Task input

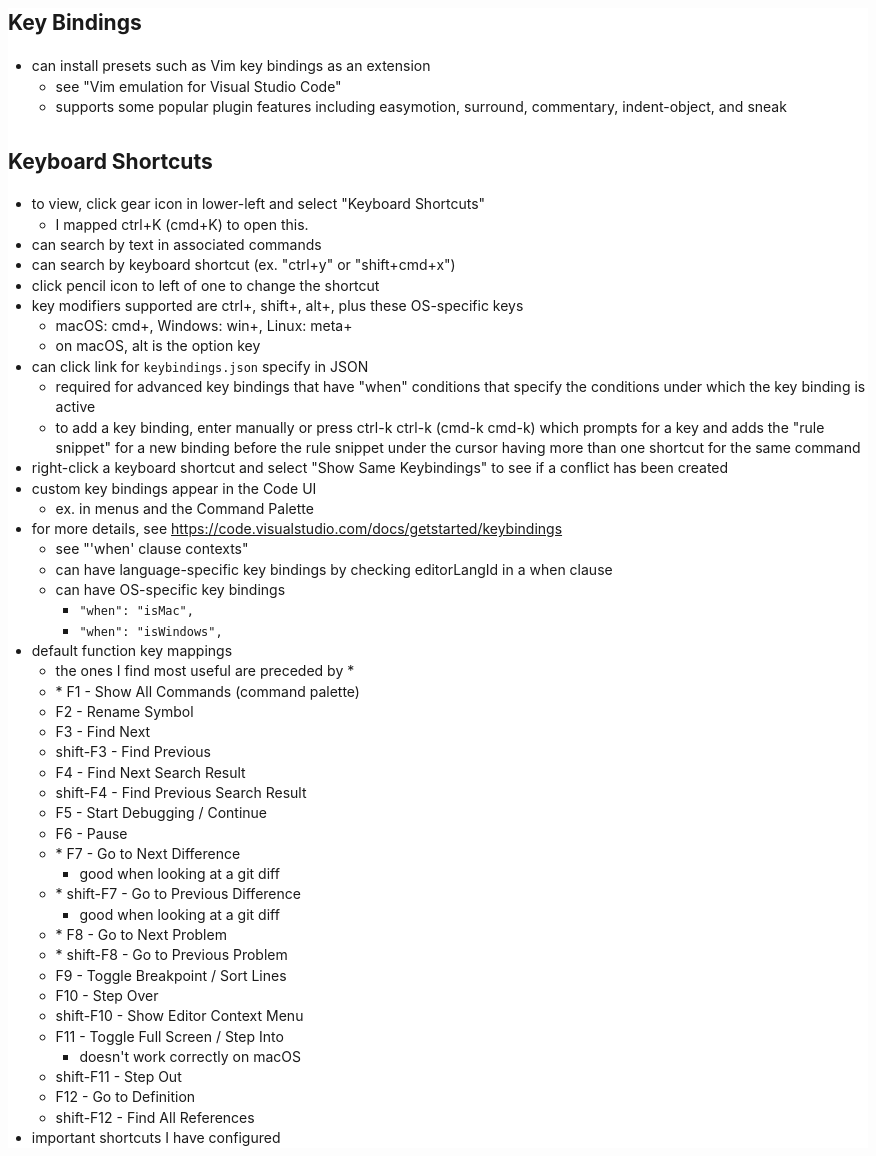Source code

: ## Key Bindings

- can install presets such as Vim key bindings as an extension
  - see "Vim emulation for Visual Studio Code"
  - supports some popular plugin features including
    easymotion, surround, commentary, indent-object, and sneak

## Keyboard Shortcuts

- to view, click gear icon in lower-left and select "Keyboard Shortcuts"
  - I mapped ctrl+K (cmd+K) to open this.
- can search by text in associated commands
- can search by keyboard shortcut (ex. "ctrl+y" or "shift+cmd+x")
- click pencil icon to left of one to change the shortcut
- key modifiers supported are ctrl+, shift+, alt+,
  plus these OS-specific keys
  - macOS: cmd+, Windows: win+, Linux: meta+
  - on macOS, alt is the option key
- can click link for `keybindings.json` specify in JSON
  - required for advanced key bindings that have "when" conditions
    that specify the conditions under which the key binding is active
  - to add a key binding, enter manually
    or press ctrl-k ctrl-k (cmd-k cmd-k) which prompts
    for a key and adds the "rule snippet" for a new binding
    before the rule snippet under the cursor
    having more than one shortcut for the same command
- right-click a keyboard shortcut and select "Show Same Keybindings"
  to see if a conflict has been created
- custom key bindings appear in the Code UI
  - ex. in menus and the Command Palette
- for more details, see
  <https://code.visualstudio.com/docs/getstarted/keybindings>
  - see "'when' clause contexts"
  - can have language-specific key bindings
    by checking editorLangId in a when clause
  - can have OS-specific key bindings
    - `"when": "isMac",`
    - `"when": "isWindows",`
- default function key mappings
  - the ones I find most useful are preceded by \*
  - \* F1 - Show All Commands (command palette)
  - F2 - Rename Symbol
  - F3 - Find Next
  - shift-F3 - Find Previous
  - F4 - Find Next Search Result
  - shift-F4 - Find Previous Search Result
  - F5 - Start Debugging / Continue
  - F6 - Pause
  - \* F7 - Go to Next Difference
    - good when looking at a git diff
  - \* shift-F7 - Go to Previous Difference
    - good when looking at a git diff
  - \* F8 - Go to Next Problem
  - \* shift-F8 - Go to Previous Problem
  - F9 - Toggle Breakpoint / Sort Lines
  - F10 - Step Over
  - shift-F10 - Show Editor Context Menu
  - F11 - Toggle Full Screen / Step Into
    - doesn't work correctly on macOS
  - shift-F11 - Step Out
  - F12 - Go to Definition
  - shift-F12 - Find All References
- important shortcuts I have configured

Aim of the task
Arrange everything from the start of the items down to the line containing "## Keyboard Shortcuts" as a Markdown table with the columns Row and Line. Number each line, skip blank lines, and leave out the picture.

Solution to the exercise
| Row | Line |
|---|---|
| 1 | Source code |
| 2 | : ## Key Bindings |
| 3 | - can install presets such as Vim key bindings as an extension |
| 4 |   - see "Vim emulation for Visual Studio Code" |
| 5 |   - supports some popular plugin features including |
| 6 |     easymotion, surround, commentary, indent-object, and sneak |
| 7 | ## Keyboard Shortcuts |